-------- PAGE TEXT --------

Jetson-inference

To walk through the requirements for running a vAccel-enabled workload with the jetson-inference plugin, we will use a set of NVIDIA GPUs (RTX 2060 SUPER, Jetson Nano and Xavier AGX) and a common distribution like Ubuntu.

The Jetson-inference vAccel plugin is based on jetson-inference, a frontend for TensorRT, developed by NVIDIA. This intro section will serve as a guide to install TensorRT, CUDA and jetson inference on a Ubuntu 20.04 system.

Install prerequisites

The first step is to prepare the system for building and installing jetson-inference.

-------- PROVIDED MATERIAL --------

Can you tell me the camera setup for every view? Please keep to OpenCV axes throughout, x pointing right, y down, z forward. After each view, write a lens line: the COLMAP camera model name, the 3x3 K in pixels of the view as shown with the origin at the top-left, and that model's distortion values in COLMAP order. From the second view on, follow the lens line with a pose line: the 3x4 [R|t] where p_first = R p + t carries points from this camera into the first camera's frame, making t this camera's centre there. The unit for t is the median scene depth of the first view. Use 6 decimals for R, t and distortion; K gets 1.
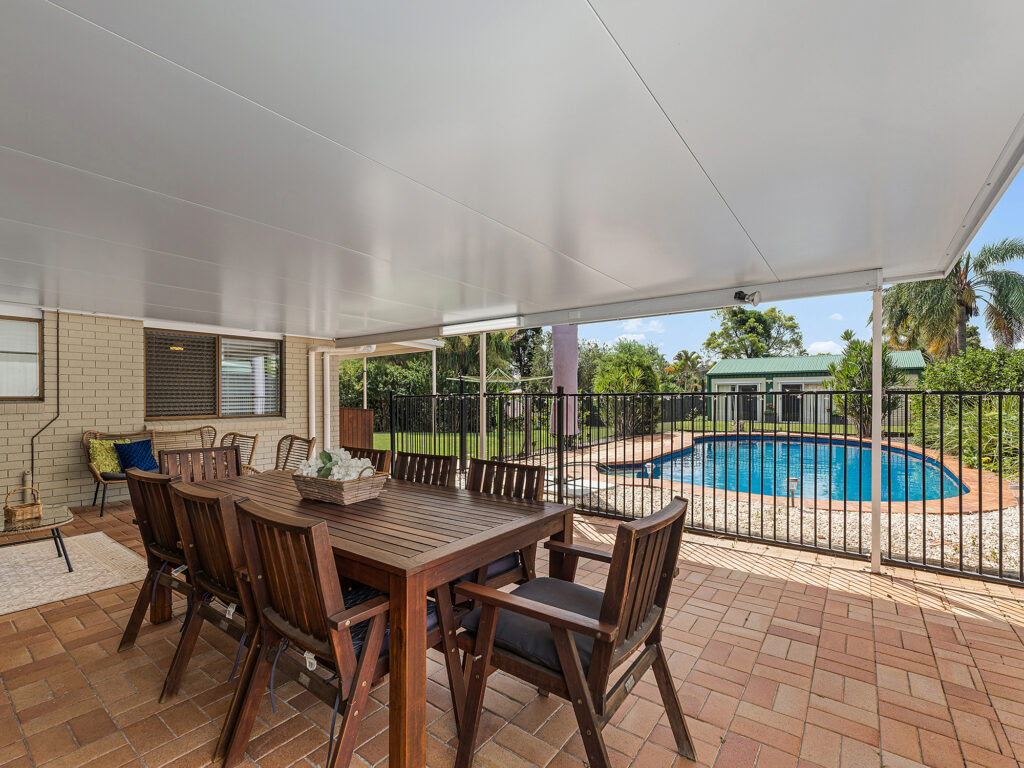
lens RADIAL K [[468.2, 0, 510.0], [0, 468.2, 394.0], [0, 0, 1]] dist [-0.000154, 0.000241]
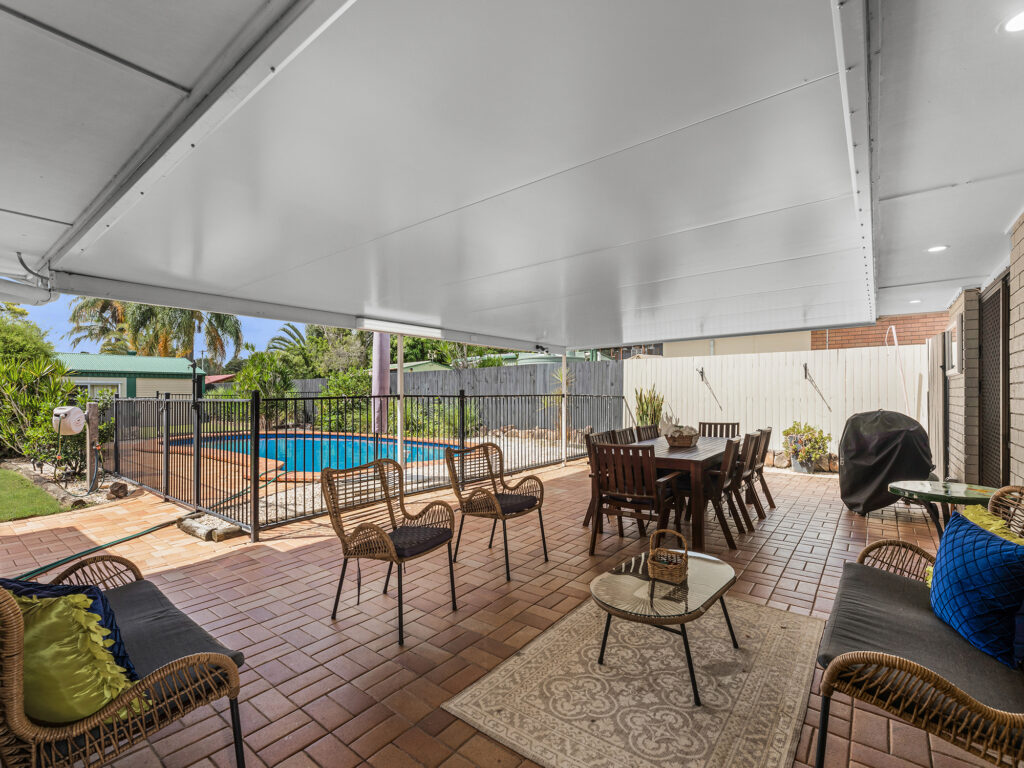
lens RADIAL K [[468.2, 0, 510.9], [0, 468.2, 392.3], [0, 0, 1]] dist [-0.000154, 0.000241]
pose [[0.019076, 0.007919, 0.999787, -0.316296], [-0.001156, 0.999968, -0.007898, 0.000190], [-0.999817, -0.001005, 0.019084, 0.221711]]
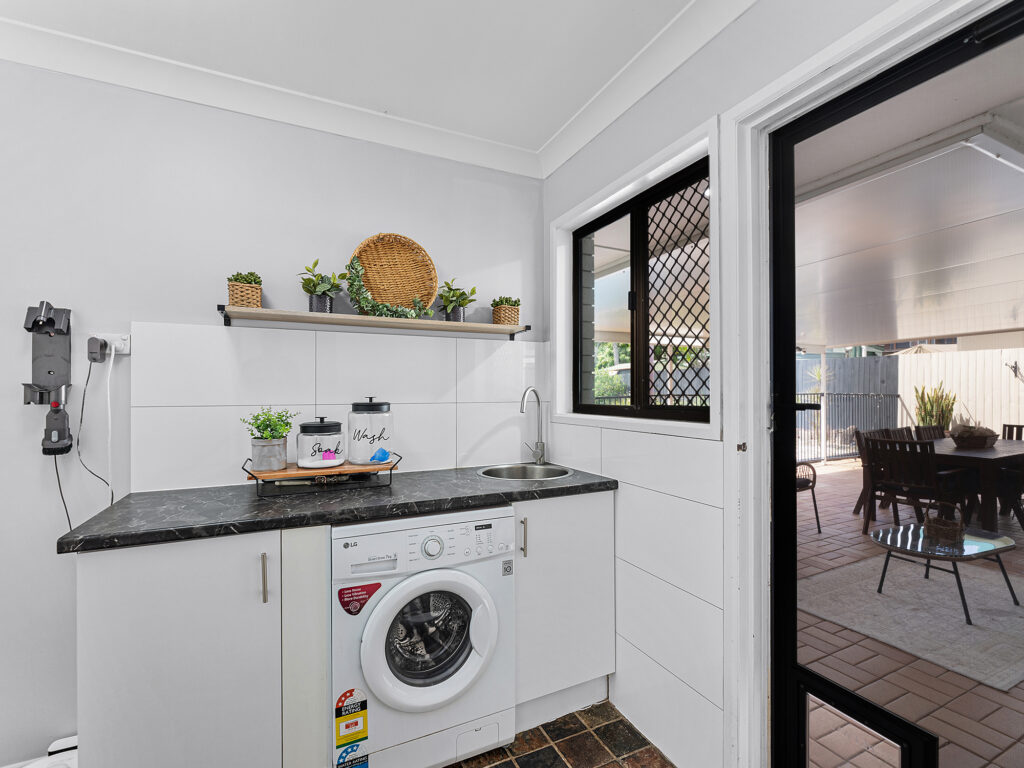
lens RADIAL K [[468.2, 0, 509.3], [0, 468.2, 387.7], [0, 0, 1]] dist [-0.000154, 0.000241]
pose [[0.458156, 0.009556, 0.888820, -0.499066], [-0.000835, 0.999946, -0.010320, -0.004163], [-0.888871, 0.003985, 0.458140, 0.262620]]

--------

-- TASKS TO PERFORM --
**A.** Rewrite the part of the jetson-inference page that begins at the words "The Jetson-inference vAccel" and stops after "Ubuntu 20.04 system.", changing "Ubuntu 20.04" to "Ubuntu 22.04".
**B.** Carry the jetson-inference setup page further, starting right after its final sentence.

-- RESPONSES FOR EACH TASK --
**A.**
The Jetson-inference vAccel plugin is based on jetson-inference, a frontend for TensorRT, developed by NVIDIA. This intro section will serve as a guide to install TensorRT, CUDA and jetson inference on a Ubuntu 22.04 system.

**B.**
Install common tools

apt update && TZ=Etc/UTC apt install -y build-essential \
        git \
        cmake \
        python3 \
        python3-venv \
        libpython3-dev \
        python3-numpy \
        gcc-8 \
        g++-8 \
        lsb-release \
        wget \
        software-properties-common && \

Set gcc-8 as the default compiler

update-alternatives --install /usr/bin/gcc gcc /usr/bin/gcc-8 8 && \
update-alternatives --install /usr/bin/g++ g++ /usr/bin/g++-8 8 && \
update-alternatives --set gcc /usr/bin/gcc-8

setup NVIDIA's custom repositories

export OS=ubuntu2004
wget http://developer.download.nvidia.com/compute/machine-learning/repos/${OS}/x86_64/nvidia-machine-learning-repo-${OS}_1.0.0-1_amd64.deb
dpkg -i nvidia-machine-learning-repo-${OS}_1.0.0-1_amd64.deb
apt-key adv --fetch-keys http://developer.download.nvidia.com/compute/machine-learning/repos/${OS}/x86_64/7fa2af80.pub
wget https://developer.download.nvidia.com/compute/cuda/repos/${OS}/x86_64/cuda-${OS}.pin
mv cuda-${OS}.pin /etc/apt/preferences.d/cuda-repository-pin-600
apt-key adv --fetch-keys https://developer.download.nvidia.com/compute/cuda/repos/${OS}/x86_64/3bf863cc.pub
add-apt-repository "deb https://developer.download.nvidia.com/compute/cuda/repos/${OS}/x86_64/ /"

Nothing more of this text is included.